Sometime during the 1960s a concrete extension was added onto the council offices and in 1971 a kitchen was added to the southern side of the hall. As part of the 1989 local government reforms the local Warkworth council was abolished and the town came under the authority of the nascent Rodney District Council, which took over ownership of the facility but did not use the municipal offices.

In 2011 the town hall closed due to seismic concerns. A $5.6 million renovation was undertaken that included adding on a modern annexe, seismic strengthening, and the demolition of the 1960s and 1970s additions.
==Description==
The Warkworth Town Hall occupies a central position in the town on the corners of Neville and Alnwick Streets. The original part of the building is a single-storey Arts and Crafts-style hall with a stage wing and is constructed from glazed hollow ceramic blocks.
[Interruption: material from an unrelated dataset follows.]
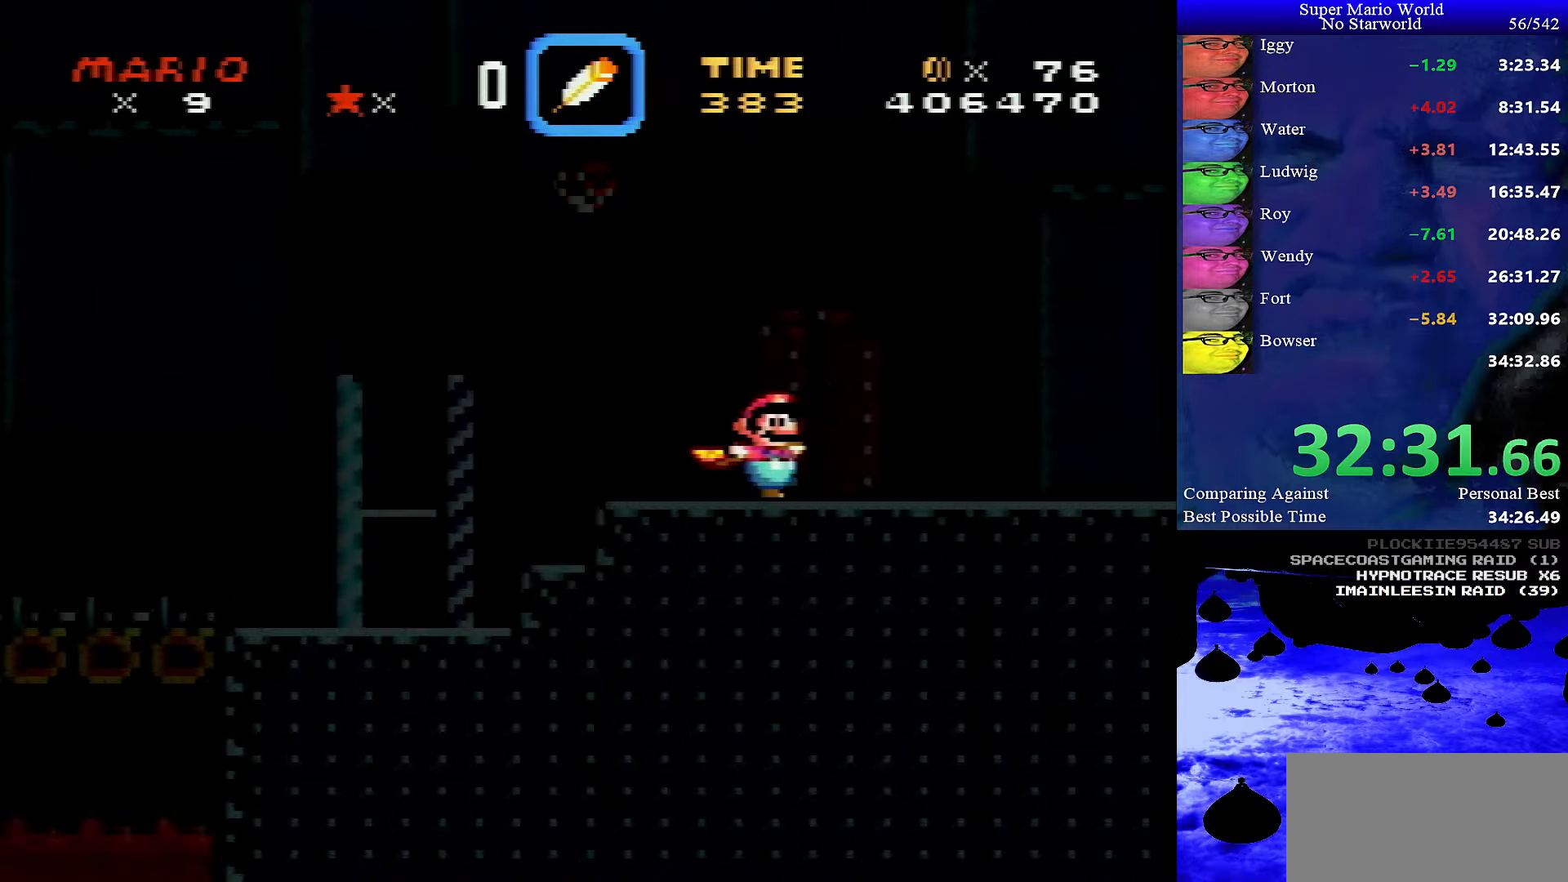
{"buttons": [], "events": [[133, "DPAD_UP", "up"], [200, "X", "up"]]}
The 1937 addition is a concrete two-storey Art Deco design that dominates the Alnwick Street frontage, with a 1960 extension adding two large windows to it.

The interior of the hall is largely of Art Deco design although a few original features from the 1911 hall such as pressed metal screens still exist. The Art Deco frontage houses a lobby. Most of the rooms are part of modern extensions and are not ornately decorated unlike the lobby and hall.